さらに高単価な人間ドックであれば、胃部レントゲンや胃部内視鏡検査などの設備があれば実施が可能です。
人間ドックの場合、女性では婦人科検診や乳がん検診あるいは各種腫瘍マーカーなどのがん関連検査をオプションで行うことも多いので、さらに収益アップに貢献します。
定期健康診断は法令で決められた年齢に応じた検査項目しかできず、低単価です。しかし、人間ドックでは、検査項目は医師の専門性に応じて医療機関によって自由に組み合わせることも可能です。
例えば、レディースドックやがんドックなど名称・メニュー・金額も工夫次第で、自由に作ることが可能です。
保険診療に頼らない道 =各種がん検診やがん治療(免疫療法など)=
検査方法の進化によって、腫瘍マーカー以外でもがんのスクリーニングや初期の動脈硬化から脳梗塞の発症リスクを評価する検査項目があります。「アミノインデックス」や「Lox-Index」などが代表的ものです。
検査方法のエビデンスを確認して、各医師が導入するかどうか決定すればよいのではないでしょうか。
がん治療を専門に近年注目されている「免疫療法」を取り入れている診療所が増えています。医師とのカウンセリングの後に、各種検査の他に、採血によって採取した免疫細胞を培養し、注射や点滴するという治療です。
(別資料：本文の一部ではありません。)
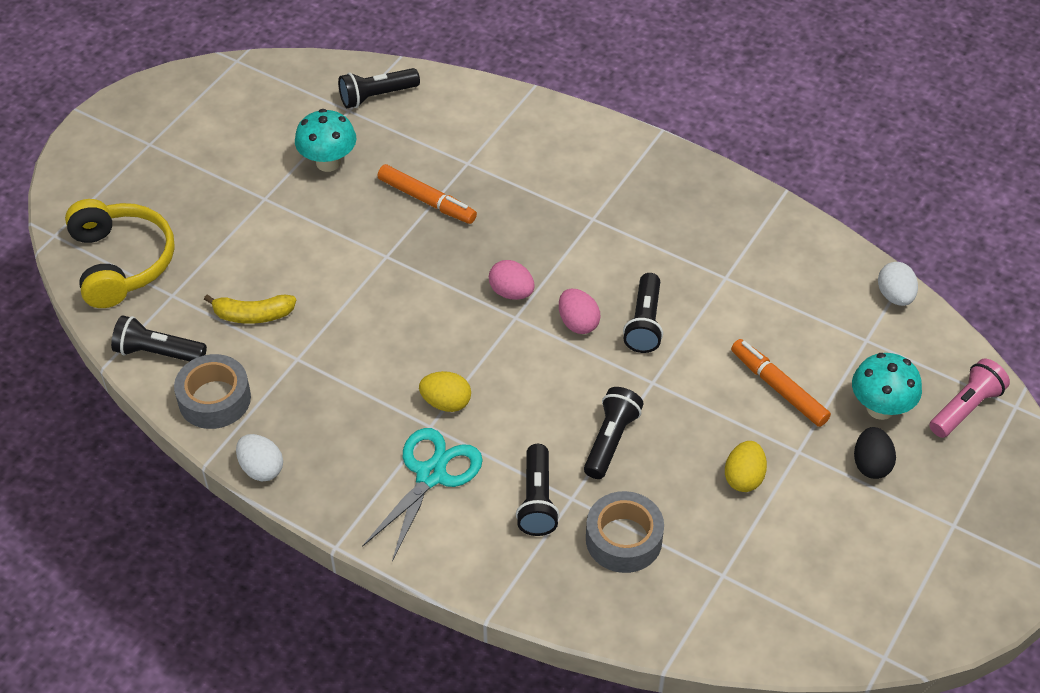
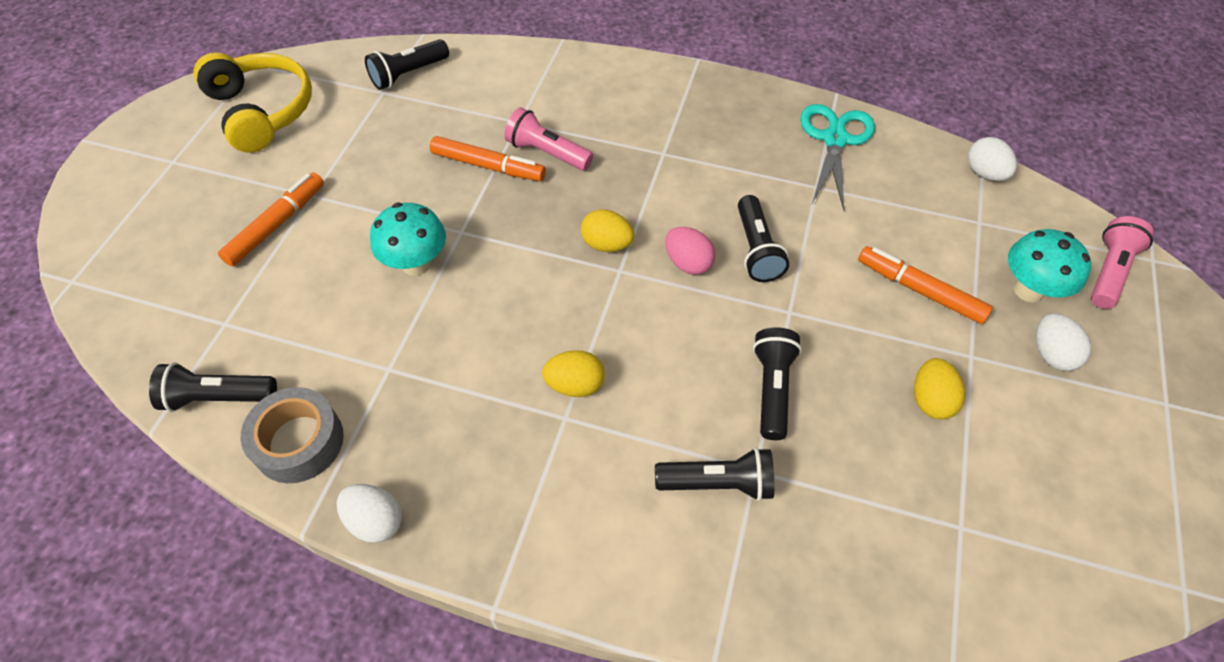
camera: 15 degrees left, 5 degrees up
(121, 262) = (157, 297): yellow headphones -> yellow headphones (262, 111)
(229, 219) = (277, 225): none -> orange marker
(253, 315) = (325, 328): yellow banana -> none
(328, 162) = (373, 146): turquoise mushroom -> turquoise mushroom (416, 263)
(431, 475) = (584, 479): turquoise scissors -> turquoise scissors (834, 139)
(484, 198) = (547, 153): none -> pink flashlight
(511, 292) = (607, 244): pink egg -> yellow egg
(537, 500) = (718, 483): black flashlight -> black flashlight turned 75 degrees counterclockwise
(623, 539) = (833, 509): grey tape -> none
(871, 464) = (1051, 354): black egg -> white egg

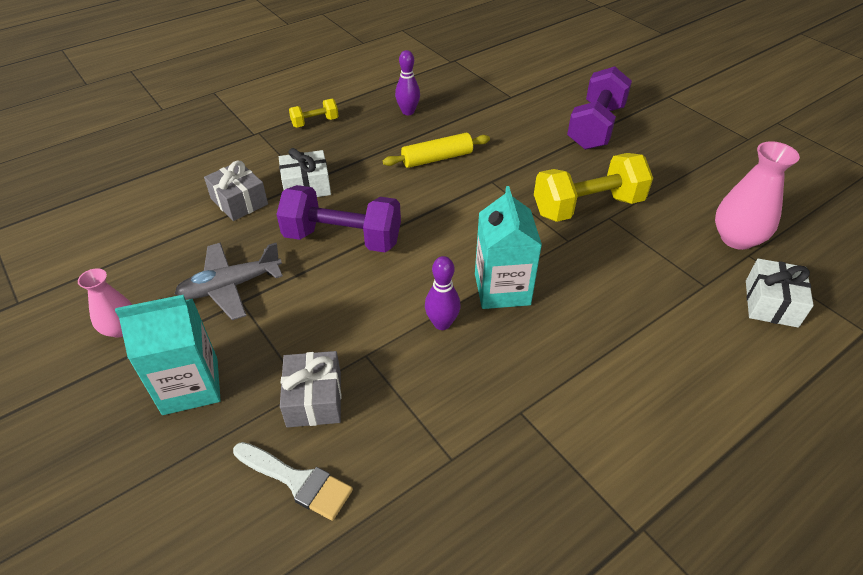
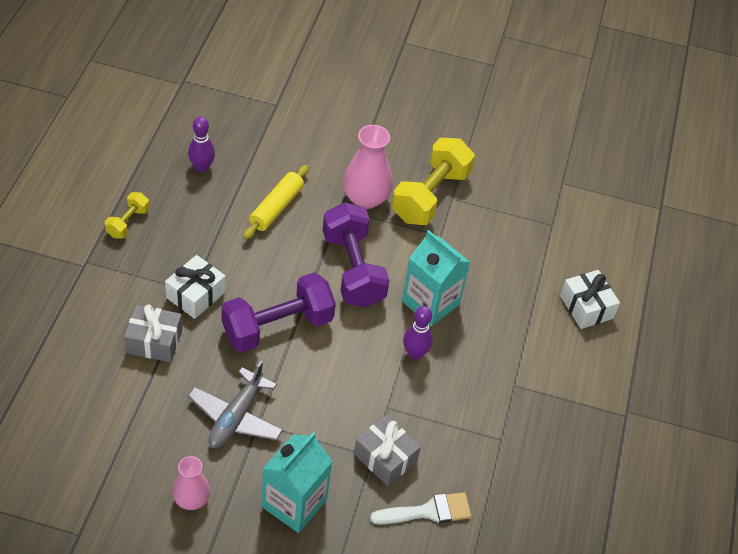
camera: 45 degrees left, 5 degrees up
(595, 127) = (374, 107): purple dumbbell -> purple dumbbell (353, 269)
(736, 238) = (546, 172): pink vase -> pink vase (365, 198)
(771, 303) = (599, 217): white gift -> white gift (586, 307)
医療機関によってバラつきがありますが、治療費に関しては3ヵ月ほどで約200~300万かなり高価格な治療法です。最近は日本人だけではなく、東南アジアからの患者さんも増えているようですので、これからインバウンド関連の患者さんが増えてくることが想定されています。
保険診療に頼らない道 =MS(メディカルサービス)法人=
医療機関では医療サービス以外の収益をあげることが禁止されています。その対策として、民間会社を設立することもよく利用されている手法です。
特に、法人化して入れば節税効果も高く、このような目的の法人をMS法人と呼びます。株式会社や一般社団法人などを設立することが多いようです。
地方の場合ですと、病院や診療所の土地・建物などの固定資産をMS法人が取得し、医療機関が賃借しているようなケースや、院内やWebサイトでのサプリメントなどの物品の販売・医療関連サービス・健康産業サービスなどの無形商材も扱うことも可能です。
資金力があれば、医療機器の購入や人件費もMS法人で負担し、医療機関にリース及び業務委託を行い、マージンを利益とする手法も取られています。
いずれにしても、法人を複数にすることにより節税を計ることが可能です。これらの詳細は、顧問税理士と相談しながら進めると良いでしょう。
このように、医療政策に左右されないMS法人の営業利益は、医療法人にとって安定した経営グループを構築することになるはずです。アイデア次第で医療機関ではできなかったような医療サービスを展開できます。
しかし、過去にもそれを悪用して動産などの購入・売却などその他の社会問題になったケースも少なくないため、医療グループとしての品格を保ち品位のある経営を行なっていたればと思います。
まとめ
以上のように日本の国民皆保険は、制度上の疲弊を露呈しています。経済成長してきた日本では、それまでは良かったですがこれからはそうもいかなくなってきています。
地域の健康を預かる診療所の役割を果たすために、自費診療・自由診療という言わば「聖域」に積極的に取り入れた施設だけが生き残る、そんな時代の入り口に差しかかってきたような気がしてなりません。